The combination of code and live site analysis is what makes VibeDoctor different. A code-only scanner would not catch an expired SSL certificate. A site-only scanner would not catch hardcoded API keys. Most vibe-coded apps have issues in both dimensions.
What You Should Do Before Deploying Any Bolt or Lovable App
The checklist is short. If you cannot check all of these boxes manually, run VibeDoctor and let it find the gaps:
- No secrets in NEXT_PUBLIC_ or VITE_ variables. Only your Supabase anon key and public URL should be in the frontend bundle. Service role keys, OpenAI keys, Stripe secret keys, and any other secret must stay server-side.
- Every API route that reads or writes user data checks authentication before proceeding. Not just imports the auth library. Not just calls getSession(). Actually checks the return value and returns 401 if the session is null.
- Row Level Security is enabled on every Supabase table. Lovable and Bolt frequently create tables with RLS disabled. Check your Supabase dashboard and enable RLS with appropriate policies.
- No .env file committed to your Git repository. Even one historic commit with your .env file exposed means anyone who clones your repo has your credentials. VibeDoctor checks your git history as well as your current working tree.
- Security headers are present. Add a Next.js middleware file that sets CSP, HSTS, X-Frame-Options, and Permissions-Policy. This takes 15 minutes and blocks a large class of client-side attacks.
Run Your Scan Now
Go to vibedoctor.io. Enter your Bolt or Lovable app URL and optionally connect your GitHub repository. The scan runs in minutes, no configuration required, and gives you a scored report with specific findings and remediation steps. The free tier covers everything described above with no credit card required.
If you built your app with Bolt or Lovable and you have not scanned it yet, the odds that you have at least one Critical finding are better than two in three. Run the scan before your users discover it for you.
FAQ
Is this an attack on Bolt and Lovable?
No. Bolt and Lovable are excellent tools that have genuinely democratized software development. The security gaps in their output are a structural limitation of the technology, not negligence on their part. They generate code that fulfills the user's functional requirements; security is a cross-cutting concern that requires specific knowledge the user typically does not provide in their prompt. VibeDoctor fills the gap between what these tools produce and what production-ready software requires.

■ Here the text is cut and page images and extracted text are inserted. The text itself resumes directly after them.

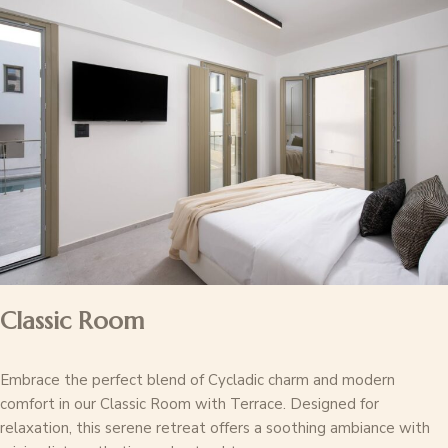
Classic Room
Embrace the perfect blend of Cycladic charm and modern
comfort in our Classic Room with Terrace. Designed for
relaxation, this serene retreat offers a soothing ambiance with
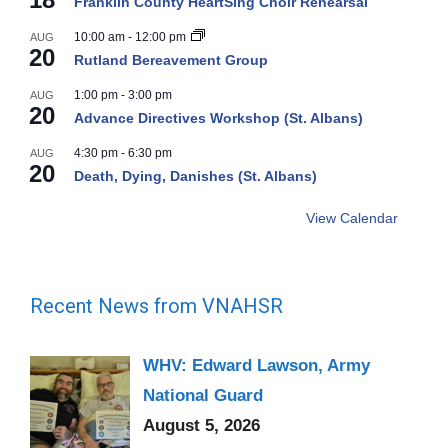
Franklin County HeartSing Choir Rehearsal
10:00 am
-
12:00 pm
AUG
20
Rutland Bereavement Group
1:00 pm
-
3:00 pm
AUG
20
Advance Directives Workshop (St. Albans)
4:30 pm
-
6:30 pm
AUG
20
Death, Dying, Danishes (St. Albans)
View Calendar
Recent News from VNAHSR
WHV: Edward Lawson, Army
National Guard
August 5, 2026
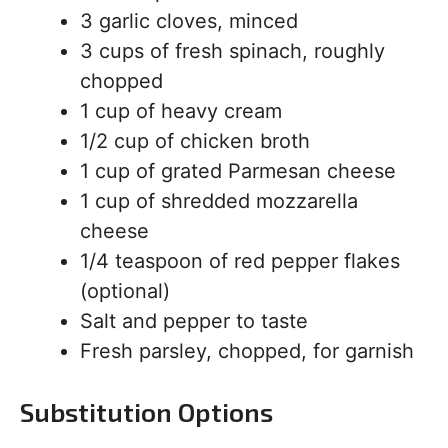
3 garlic cloves, minced
3 cups of fresh spinach, roughly
chopped
1 cup of heavy cream
1/2 cup of chicken broth
1 cup of grated Parmesan cheese
1 cup of shredded mozzarella
cheese
1/4 teaspoon of red pepper flakes
(optional)
Salt and pepper to taste
Fresh parsley, chopped, for garnish
Substitution Options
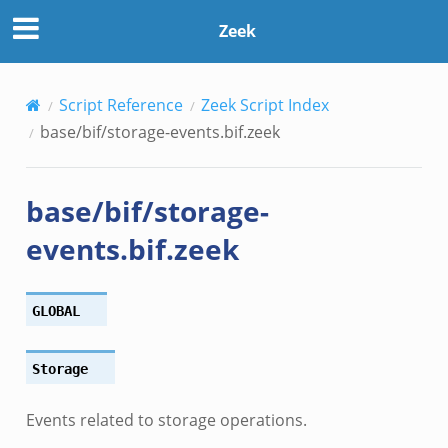
Zeek
Script Reference
Zeek Script Index
base/bif/storage-events.bif.zeek
if.zeek
base/bif/storage-
f.zeek
events.bif.zeek
.bif.zeek
f.zeek
.zeek
GLOBAL
f.zeek
eek
Storage
ek
eek
Events related to storage operations.
k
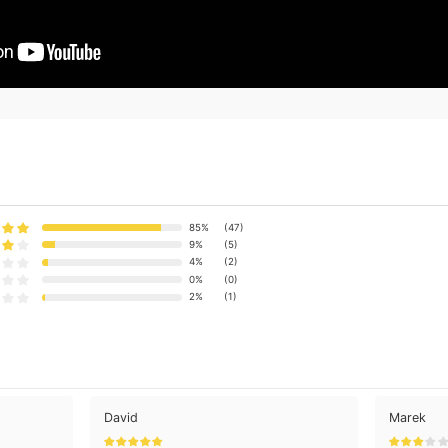
85%
(47)
9%
(5)
4%
(2)
0%
(0)
2%
(1)
David
Marek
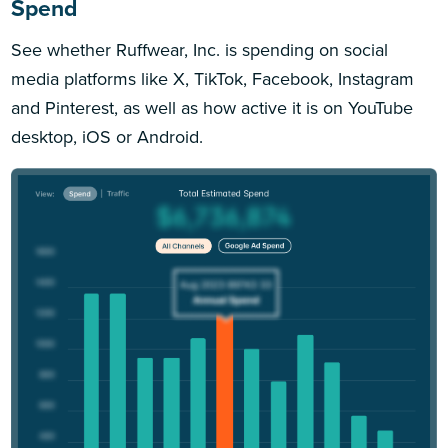
Spend
See whether Ruffwear, Inc. is spending on social
media platforms like X, TikTok, Facebook, Instagram
and Pinterest, as well as how active it is on YouTube
desktop, iOS or Android.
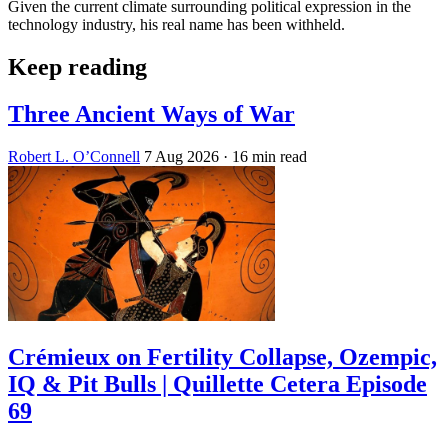
Given the current climate surrounding political expression in the
technology industry, his real name has been withheld.
Keep reading
Three Ancient Ways of War
Robert L. O’Connell
7 Aug 2026
· 16 min read
Crémieux on Fertility Collapse, Ozempic,
IQ & Pit Bulls | Quillette Cetera Episode
69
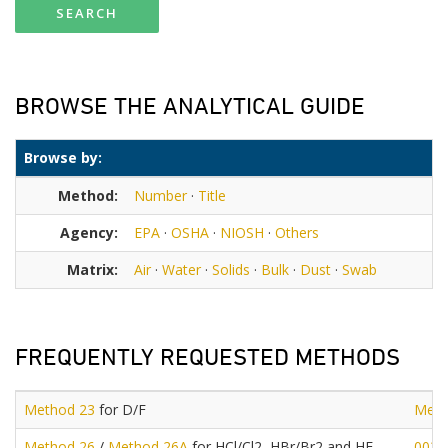
SEARCH
BROWSE THE ANALYTICAL GUIDE
Browse by:
Method:
Number
·
Title
Agency:
EPA
·
OSHA
·
NIOSH
·
Others
Matrix:
Air
·
Water
·
Solids
·
Bulk
·
Dust
·
Swab
FREQUENTLY REQUESTED METHODS
Method 23
for D/F
Meth
Method 26
/
Method 26A
for HCl/Cl2, HBr/Br2 and HF
0030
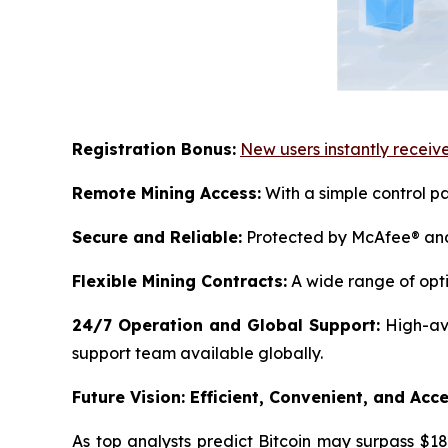
Registration Bonus:
New users instantly receive
Remote Mining Access:
With a simple control pa
Secure and Reliable:
Protected by McAfee® and 
Flexible Mining Contracts:
A wide range of opti
24/7 Operation and Global Support:
High-ava
support team available globally.
Future Vision: Efficient, Convenient, and Acce
As top analysts predict Bitcoin may surpass $18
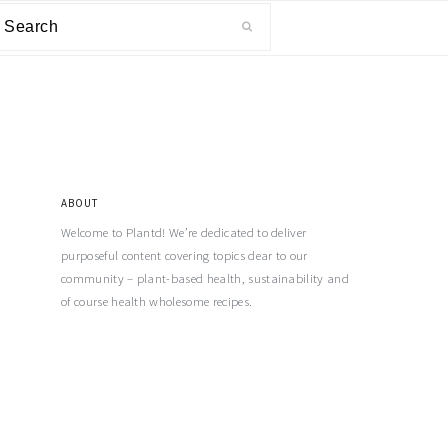
ABOUT
Welcome to Plantd! We’re dedicated to deliver
purposeful content covering topics dear to our
community – plant-based health, sustainability and
of course health wholesome recipes.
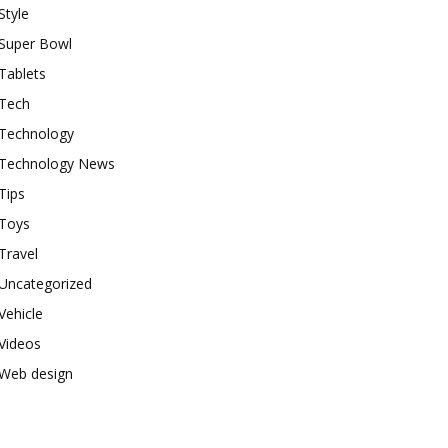
Style
Super Bowl
Tablets
Tech
Technology
Technology News
Tips
Toys
Travel
Uncategorized
Vehicle
Videos
Web design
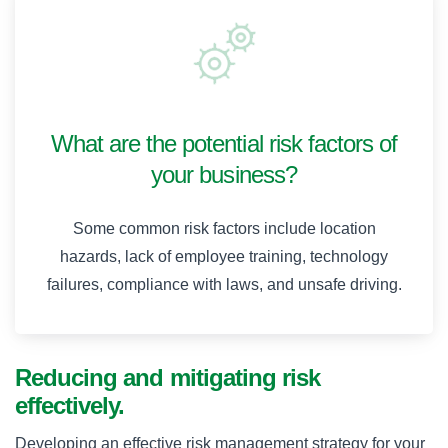
What are the potential risk factors of
your business?
Some common risk factors include location
hazards, lack of employee training, technology
failures, compliance with laws, and unsafe driving.
Reducing and mitigating risk
effectively.
Developing an effective risk management strategy for your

Can Bolt or Lovable produce secure code?
Yes, with the right prompts. If you explicitly ask Bolt to "add authentication middleware to all API routes, enable Row Level Security in Supabase, add Zod validation to all endpoints, and set security headers in Next.js middleware," you will get significantly more secure output. The problem is that most users do not know these specific security requirements to ask for them. VibeDoctor's value is in finding what was not asked for.
Does VibeDoctor work with Lovable's Supabase integration?
Yes. VibeDoctor scans your source code and deployed URL, regardless of what backend services your app uses. It specifically checks for Supabase-related security patterns including service role key exposure, RLS signals, and Edge Function security gaps.
What if my Bolt app is just a demo, not a real production app?
If real users can visit it, it is in production from a security perspective. Demo apps shared on Twitter have been found and exploited. If your app connects to a real database or processes real user input, scan it regardless of whether you consider it "production."
How is VibeDoctor different from just asking Claude or GPT to review my code?
LLMs are good at reviewing code you show them but they have no way to scan your live deployed URL, check your SSL certificate, run Lighthouse against your real deployment, detect JavaScript runtime errors in a browser, or cross-reference your dependencies against the CVE database. VibeDoctor does all of these programmatically using specialized tools. For code review specifically, LLMs are complementary but not a substitute for a security scanner.